Com­pa­nies and peo­ple like Jef­frey Sachs talk about mak­ing the world a bet­ter place through this or that pro­gram, but skate around the issue of sus­tain­able pay. I know banana work­ers in Ecuador that work sev­en days a week and bring home between $50 – 60. That is not a liv­able wage. I’ve seen more than one five year-old prepar­ing din­ner for mom and dad as they make their way home after a 10 – 12 hour day. The mon­ey is there in the sys­tem; it’s just poor­ly distributed. 

I also put the respon­si­bil­i­ty on the shoul­ders of con­sumers who are hap­py to pay 65 cents a pound for bananas when they’re a fruit that should be a del­i­ca­cy — they are grown thou­sands of miles away from most Amer­i­cans. Although, even if com­pa­nies raised the price and stat­ed they were imple­ment­ing best prac­tices,’ there is lit­tle evi­dence that they would oper­ate in good faith. 

I’m hope­ful that most read­ers agree with me on these basic points and I know this will become a focus of people’s work in the years to come. I may not live to see it, but I do think that even­tu­al­ly most peo­ple will get paid a decent wage for a day’s work.


What’s the biggest thing U.S. media have got­ten wrong in their por­tray­al of Nicaragua? What’s a mis­take the main­stream media always makes that real­ly gets under your skin?

I think Nicaragua is pret­ty much off the U.S. radar now. The war is some­thing most Nicaraguans want to move on from, that’s one thing. Also, Daniel Orte­ga is no communist. 

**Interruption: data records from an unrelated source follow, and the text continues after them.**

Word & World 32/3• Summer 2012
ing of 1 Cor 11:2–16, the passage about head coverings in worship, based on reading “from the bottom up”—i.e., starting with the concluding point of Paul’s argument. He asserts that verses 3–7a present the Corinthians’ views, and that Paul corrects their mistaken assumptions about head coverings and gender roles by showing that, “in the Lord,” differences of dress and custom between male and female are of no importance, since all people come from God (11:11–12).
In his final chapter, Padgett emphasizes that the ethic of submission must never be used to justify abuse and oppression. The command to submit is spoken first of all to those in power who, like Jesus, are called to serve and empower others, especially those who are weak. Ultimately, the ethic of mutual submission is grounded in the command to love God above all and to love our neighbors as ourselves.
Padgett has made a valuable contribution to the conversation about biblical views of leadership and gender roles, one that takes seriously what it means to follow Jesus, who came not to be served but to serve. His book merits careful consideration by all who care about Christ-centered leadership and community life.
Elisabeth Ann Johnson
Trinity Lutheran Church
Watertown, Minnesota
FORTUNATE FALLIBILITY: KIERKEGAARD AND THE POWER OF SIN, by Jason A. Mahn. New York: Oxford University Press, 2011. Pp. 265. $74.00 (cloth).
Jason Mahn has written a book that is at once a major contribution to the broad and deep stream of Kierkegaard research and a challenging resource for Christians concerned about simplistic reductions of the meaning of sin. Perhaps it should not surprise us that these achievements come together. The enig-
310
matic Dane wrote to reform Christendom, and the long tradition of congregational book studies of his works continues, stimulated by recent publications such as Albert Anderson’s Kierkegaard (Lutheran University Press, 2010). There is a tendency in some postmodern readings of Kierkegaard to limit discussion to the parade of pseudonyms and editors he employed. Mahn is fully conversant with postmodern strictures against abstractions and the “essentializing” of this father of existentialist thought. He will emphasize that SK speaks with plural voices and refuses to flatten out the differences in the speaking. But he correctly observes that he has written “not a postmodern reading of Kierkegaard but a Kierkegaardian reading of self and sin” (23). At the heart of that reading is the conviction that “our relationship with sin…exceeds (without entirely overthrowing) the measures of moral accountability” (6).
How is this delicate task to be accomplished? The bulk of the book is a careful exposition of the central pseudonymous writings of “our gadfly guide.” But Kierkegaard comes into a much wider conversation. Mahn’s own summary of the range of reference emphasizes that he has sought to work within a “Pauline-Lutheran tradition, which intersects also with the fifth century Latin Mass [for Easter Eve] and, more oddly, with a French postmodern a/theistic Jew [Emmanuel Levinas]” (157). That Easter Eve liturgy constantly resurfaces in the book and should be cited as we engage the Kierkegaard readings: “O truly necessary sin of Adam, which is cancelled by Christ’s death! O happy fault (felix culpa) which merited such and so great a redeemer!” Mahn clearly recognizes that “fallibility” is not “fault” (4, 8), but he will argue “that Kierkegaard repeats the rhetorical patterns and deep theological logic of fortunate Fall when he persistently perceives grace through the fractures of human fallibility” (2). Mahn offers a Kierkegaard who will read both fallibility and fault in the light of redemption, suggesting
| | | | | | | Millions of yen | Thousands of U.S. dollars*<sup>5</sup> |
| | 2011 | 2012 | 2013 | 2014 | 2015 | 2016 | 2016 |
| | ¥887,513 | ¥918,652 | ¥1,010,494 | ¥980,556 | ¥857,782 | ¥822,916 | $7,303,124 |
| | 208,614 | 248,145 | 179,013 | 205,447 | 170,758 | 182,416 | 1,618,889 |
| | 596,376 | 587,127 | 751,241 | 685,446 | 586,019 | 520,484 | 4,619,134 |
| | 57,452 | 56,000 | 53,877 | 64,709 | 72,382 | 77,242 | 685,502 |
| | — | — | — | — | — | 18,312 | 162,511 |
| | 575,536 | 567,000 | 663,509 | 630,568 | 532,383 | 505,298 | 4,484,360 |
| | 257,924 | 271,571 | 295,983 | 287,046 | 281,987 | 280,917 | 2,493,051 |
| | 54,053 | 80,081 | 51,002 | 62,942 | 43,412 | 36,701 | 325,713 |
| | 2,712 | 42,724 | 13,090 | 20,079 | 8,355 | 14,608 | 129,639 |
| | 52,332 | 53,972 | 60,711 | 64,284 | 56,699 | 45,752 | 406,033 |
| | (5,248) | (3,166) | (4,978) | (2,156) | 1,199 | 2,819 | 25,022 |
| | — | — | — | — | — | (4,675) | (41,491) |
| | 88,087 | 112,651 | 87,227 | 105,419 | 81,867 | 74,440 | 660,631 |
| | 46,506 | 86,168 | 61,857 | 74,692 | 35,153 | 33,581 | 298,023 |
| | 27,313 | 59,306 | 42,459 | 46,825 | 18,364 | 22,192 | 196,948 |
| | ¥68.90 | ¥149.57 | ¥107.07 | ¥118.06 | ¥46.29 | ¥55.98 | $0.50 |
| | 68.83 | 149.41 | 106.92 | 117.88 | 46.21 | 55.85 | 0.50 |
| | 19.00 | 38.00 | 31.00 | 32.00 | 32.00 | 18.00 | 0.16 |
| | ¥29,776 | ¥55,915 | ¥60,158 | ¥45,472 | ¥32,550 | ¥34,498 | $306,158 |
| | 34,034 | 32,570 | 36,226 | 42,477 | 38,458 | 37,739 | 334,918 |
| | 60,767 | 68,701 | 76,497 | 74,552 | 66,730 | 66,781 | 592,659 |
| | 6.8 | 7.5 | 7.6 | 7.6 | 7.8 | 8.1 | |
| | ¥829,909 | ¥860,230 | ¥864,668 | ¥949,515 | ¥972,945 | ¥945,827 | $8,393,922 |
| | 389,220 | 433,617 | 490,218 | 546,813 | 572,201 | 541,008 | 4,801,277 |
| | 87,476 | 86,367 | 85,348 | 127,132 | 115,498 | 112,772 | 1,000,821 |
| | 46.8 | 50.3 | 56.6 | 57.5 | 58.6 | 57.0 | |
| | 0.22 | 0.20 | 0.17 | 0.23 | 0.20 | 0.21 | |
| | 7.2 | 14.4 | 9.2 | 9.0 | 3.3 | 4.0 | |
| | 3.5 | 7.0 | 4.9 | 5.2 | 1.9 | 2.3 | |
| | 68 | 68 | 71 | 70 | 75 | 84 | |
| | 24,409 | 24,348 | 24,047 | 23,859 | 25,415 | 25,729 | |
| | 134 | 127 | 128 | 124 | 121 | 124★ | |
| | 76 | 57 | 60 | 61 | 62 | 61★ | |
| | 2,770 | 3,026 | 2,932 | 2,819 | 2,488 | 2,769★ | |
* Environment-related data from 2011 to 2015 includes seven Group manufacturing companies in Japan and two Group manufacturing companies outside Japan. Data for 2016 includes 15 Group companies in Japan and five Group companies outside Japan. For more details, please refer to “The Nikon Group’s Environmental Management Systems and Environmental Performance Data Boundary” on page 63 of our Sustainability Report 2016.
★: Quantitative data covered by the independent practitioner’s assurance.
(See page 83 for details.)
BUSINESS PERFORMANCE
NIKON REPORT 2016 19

The media in gen­er­al func­tions in an echo cham­ber and very lit­tle is inves­ti­gat­ed. A com­pa­ny or the state depart­ment pub­lish­es a press sheet, this is accept­ed as fact and the press engages in pun­dit­ry imme­di­ate­ly instead of look­ing into the details. 

But our hal­lowed new inde­pen­dent media often just echo the main­stream press or come up with opin­ions gar­nered from some time on the Inter­net. My chal­lenge to suc­cess­ful blog­gers would be to use some of the mon­ey you’re gen­er­at­ing to buy a tick­et, a pock­et recorder and a cam­era, and go see what is going on for your­self. Your own voice is bor­ing; what you should be engaged in as a pro­gres­sive blog­ger or jour­nal­ist is pro­vid­ing a voice to those that do not have one. 

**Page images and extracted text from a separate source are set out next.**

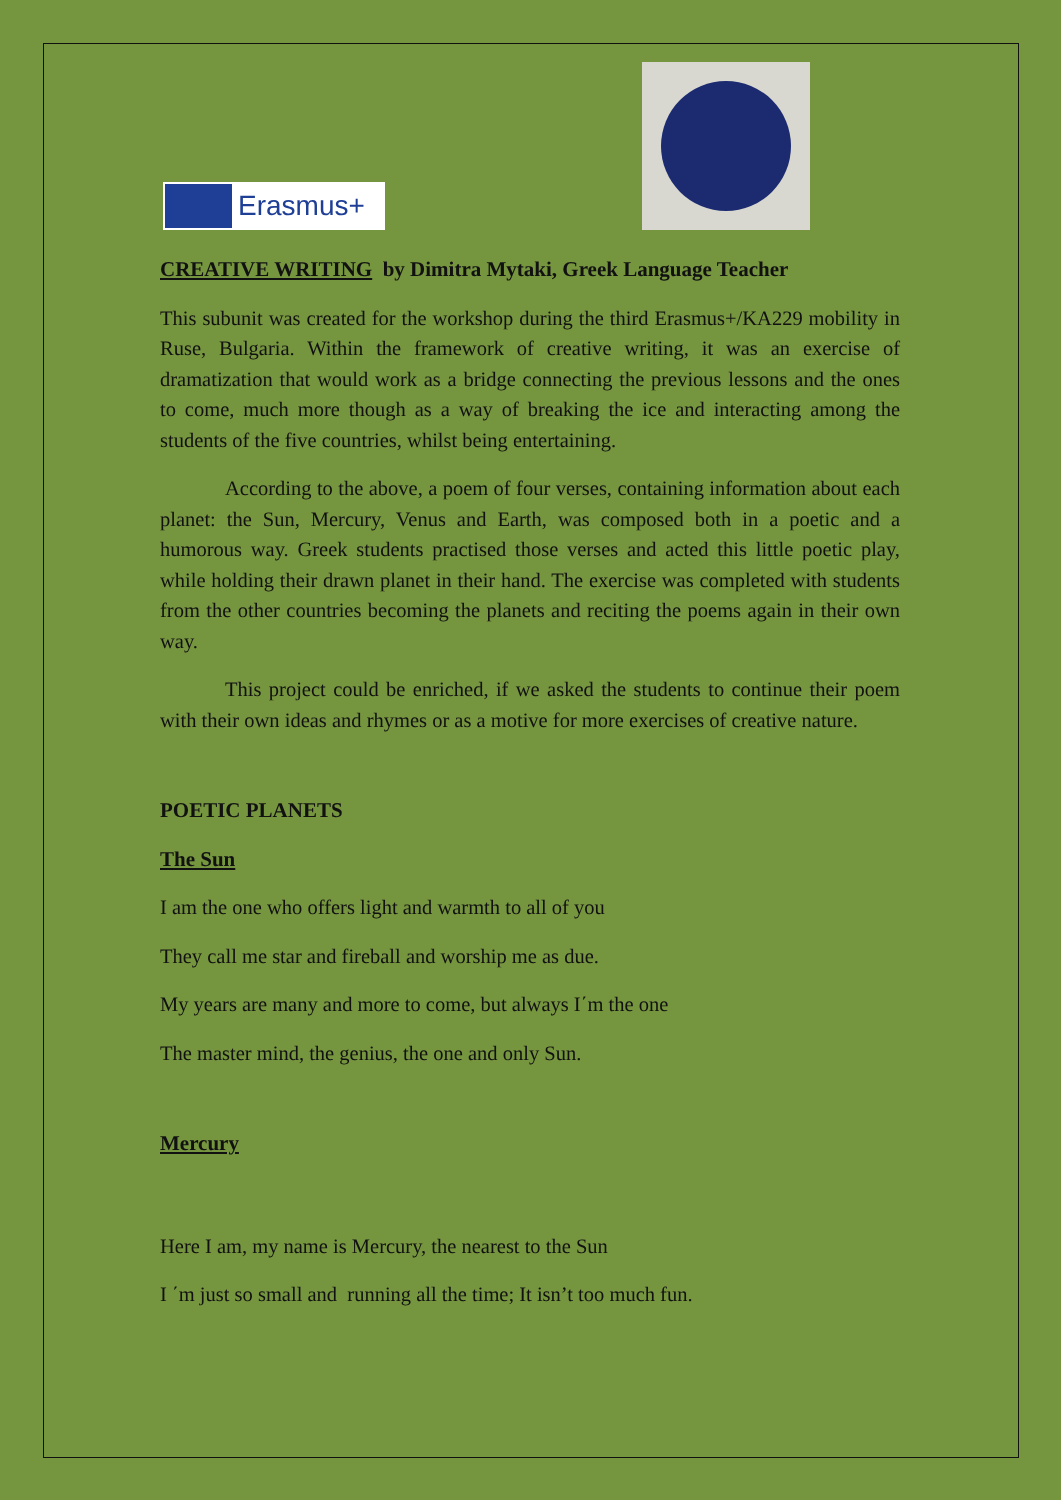Erasmus+
CREATIVE WRITING by Dimitra Mytaki, Greek Language Teacher
This subunit was created for the workshop during the third Erasmus+/KA229 mobility in Ruse, Bulgaria. Within the framework of creative writing, it was an exercise of dramatization that would work as a bridge connecting the previous lessons and the ones to come, much more though as a way of breaking the ice and interacting among the students of the five countries, whilst being entertaining.
According to the above, a poem of four verses, containing information about each planet: the Sun, Mercury, Venus and Earth, was composed both in a poetic and a humorous way. Greek students practised those verses and acted this little poetic play, while holding their drawn planet in their hand. The exercise was completed with students from the other countries becoming the planets and reciting the poems again in their own way.
This project could be enriched, if we asked the students to continue their poem with their own ideas and rhymes or as a motive for more exercises of creative nature.
POETIC PLANETS
The Sun
I am the one who offers light and warmth to all of you
They call me star and fireball and worship me as due.
My years are many and more to come, but always I΄m the one
The master mind, the genius, the one and only Sun.
Mercury
Here I am, my name is Mercury, the nearest to the Sun
I ΄m just so small and running all the time; It isn’t too much fun.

Name a jour­nal­ist or author whose work you read religiously.

I like Glenn Green­wald, Jared Dia­mond and Stephen Kinz­er, but I don’t read any­one religiously. 

What media, whether local, nation­al or inter­na­tion­al, do you depend on to know what’s real­ly going on?

The Guardian is great for the most part – they have an excel­lent piece on pineap­ple pro­duc­tion in Cos­ta Rica. Al Jazeera is a great source if you want to hear the voic­es of those on the ground, which is the duty of any decent jour­nal­ist. They’ve done amaz­ing work regard­ing Dole and Chiq­ui­ta mis­ad­ven­tures in both Ecuador and Colombia.


When did your polit­i­cal awak­en­ing occur?

I would call it a social awak­en­ing. I’ve not seen a lot of great things out of the polit­i­cal process as of late. Grow­ing up in the Detroit area, see­ing the haves and have-nots every time we crossed the bor­der between Grosse Pointe and the city, had an enor­mous impact. It made me very dubi­ous of any­one who said the sys­tem works or that the Amer­i­can dream is alive for everyone. 

What’s the best piece of advice some­one gave you when you were young?

Every­thing is for sale. It is ugly advice and has always rubbed me the wrong way, but I’ve come to under­stand that it is too often true. If we want a more equi­table sys­tem, we need to under­stand that sad real­i­ty and start with our youth, before they’re brain­washed into a bar­bar­ic way of being where any­thing – prop­er­ty, val­ues, life – is up for auction.


What is the last, best book you have read?

Crazy Like Us: The Glob­al­iza­tion of the Amer­i­can Psy­che. It’s about the colo­nial­ism of thought through West­ern psy­chi­a­try occur­ring through­out the world. Absolute­ly empowering.

What, if any, are your pop cul­ture guilty pleasures?

I love Tupac Shakur, but don’t feel guilty about it, although I’m told I should.